**WHAT THE TASK ASKS**
Output only the lines from the line holding "打造成为国家红色文化旅游示范城市和著名红色文化旅游目的地的" through the close of the records, exactly as they appear, with all pictures omitted.

─── PROVIDED MATERIAL

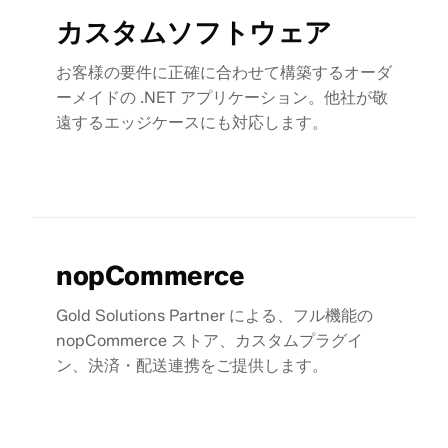
カスタムソフトウェア
お客様の要件に正確に合わせて構築するオーダ
ーメイドの .NET アプリケーション。他社が敬
遠するエッジケースにも対応します。
nopCommerce
Gold Solutions Partner による、フル機能の
nopCommerce ストア、カスタムプラグイ
ン、決済・配送連携をご提供します。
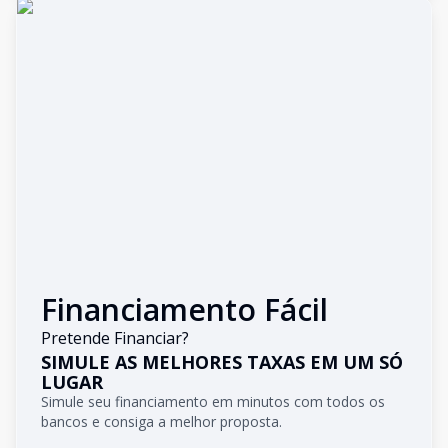
Financiamento Fácil
Pretende Financiar?
SIMULE AS MELHORES TAXAS EM UM SÓ
LUGAR
Simule seu financiamento em minutos com todos os
bancos e consiga a melhor proposta.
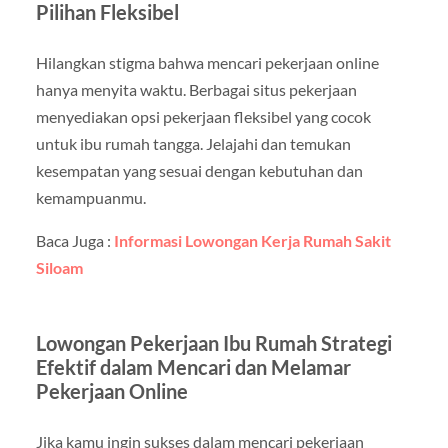
Pilihan Fleksibel
Hilangkan stigma bahwa mencari pekerjaan online
hanya menyita waktu. Berbagai situs pekerjaan
menyediakan opsi pekerjaan fleksibel yang cocok
untuk ibu rumah tangga. Jelajahi dan temukan
kesempatan yang sesuai dengan kebutuhan dan
kemampuanmu.
Baca Juga :
Informasi Lowongan Kerja Rumah Sakit
Siloam
Lowongan Pekerjaan Ibu Rumah Strategi
Efektif dalam Mencari dan Melamar
Pekerjaan Online
Jika kamu ingin sukses dalam mencari pekerjaan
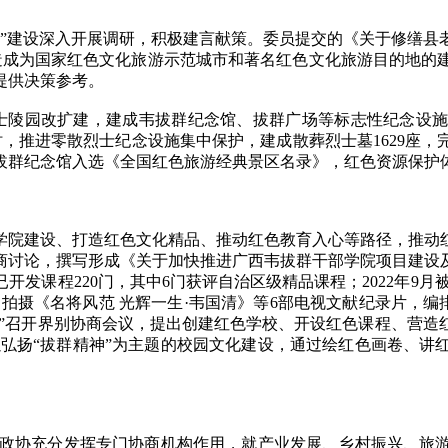
建设深入开展调研，积极建言献策。委员提交的《关于修缮县
打造成为国家红色文化旅游示范城市和著名红色文化旅游目的地的
提供决策参考。
陵园改扩建，建成韦拔群纪念馆、拔群广场等标志性纪念设施
，推进零散烈士纪念设施集中保护，建成散葬烈士墓1629座，
韦拔群纪念馆入选《全国红色旅游经典景区名录》，红色资源保护
院建设、打造红色文化精品、推动红色教育入心等路径，推动红
商讨论，撰写形成《关于加快推进广西韦拔群干部学院项目建设
发课程220门，其中6门获评自治区级精品课程；2022年9月
划拍摄《名将风范 光辉一生·韦国清》等6部电视文献纪录片，编
牌”召开界别协商会议，提出创建红色学校、开设红色课程、营
以弘扬“拔群精神”为主题的校园文化建设，通过绘红色画卷、讲
政协充分发挥专门协商机构作用，就产业发展、乡村振兴、旅游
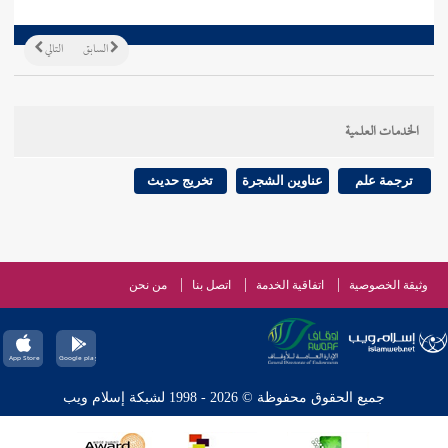
السابق
التالي
الخدمات العلمية
ترجمة علم
عناوين الشجرة
تخريج حديث
وثيقة الخصوصية
اتفاقية الخدمة
اتصل بنا
من نحن
جميع الحقوق محفوظة © 2026 - 1998 لشبكة إسلام ويب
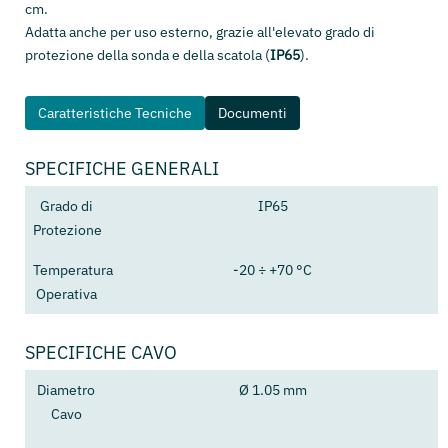
cm.
Adatta anche per uso esterno, grazie all'elevato grado di
protezione della sonda e della scatola (
IP65
).
Caratteristiche Tecniche
Documenti
SPECIFICHE GENERALI
Grado di
IP65
Protezione
Temperatura
-20 ÷ +70 °C
Operativa
SPECIFICHE CAVO
Diametro
Ø 1.05 mm
Cavo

──────

**ANSWER AREA**
打造成为国家红色文化旅游示范城市和著名红色文化旅游目的地的
提供决策参考。
陵园改扩建，建成韦拔群纪念馆、拔群广场等标志性纪念设施
，推进零散烈士纪念设施集中保护，建成散葬烈士墓1629座，
韦拔群纪念馆入选《全国红色旅游经典景区名录》，红色资源保护
院建设、打造红色文化精品、推动红色教育入心等路径，推动红
商讨论，撰写形成《关于加快推进广西韦拔群干部学院项目建设
发课程220门，其中6门获评自治区级精品课程；2022年9月
划拍摄《名将风范 光辉一生·韦国清》等6部电视文献纪录片，编
牌”召开界别协商会议，提出创建红色学校、开设红色课程、营
以弘扬“拔群精神”为主题的校园文化建设，通过绘红色画卷、讲
政协充分发挥专门协商机构作用，就产业发展、乡村振兴、旅游
السابق
التالي
الخدمات العلمية
ترجمة علم
عناوين الشجرة
تخريج حديث
وثيقة الخصوصية
اتفاقية الخدمة
اتصل بنا
من نحن
جميع الحقوق محفوظة © 2026 - 1998 لشبكة إسلام ويب
cm.
Adatta anche per uso esterno, grazie all'elevato grado di
protezione della sonda e della scatola (
IP65
).
Caratteristiche Tecniche
Documenti
SPECIFICHE GENERALI
Grado di
IP65
Protezione
Temperatura
-20 ÷ +70 °C
Operativa
SPECIFICHE CAVO
Diametro
Ø 1.05 mm
Cavo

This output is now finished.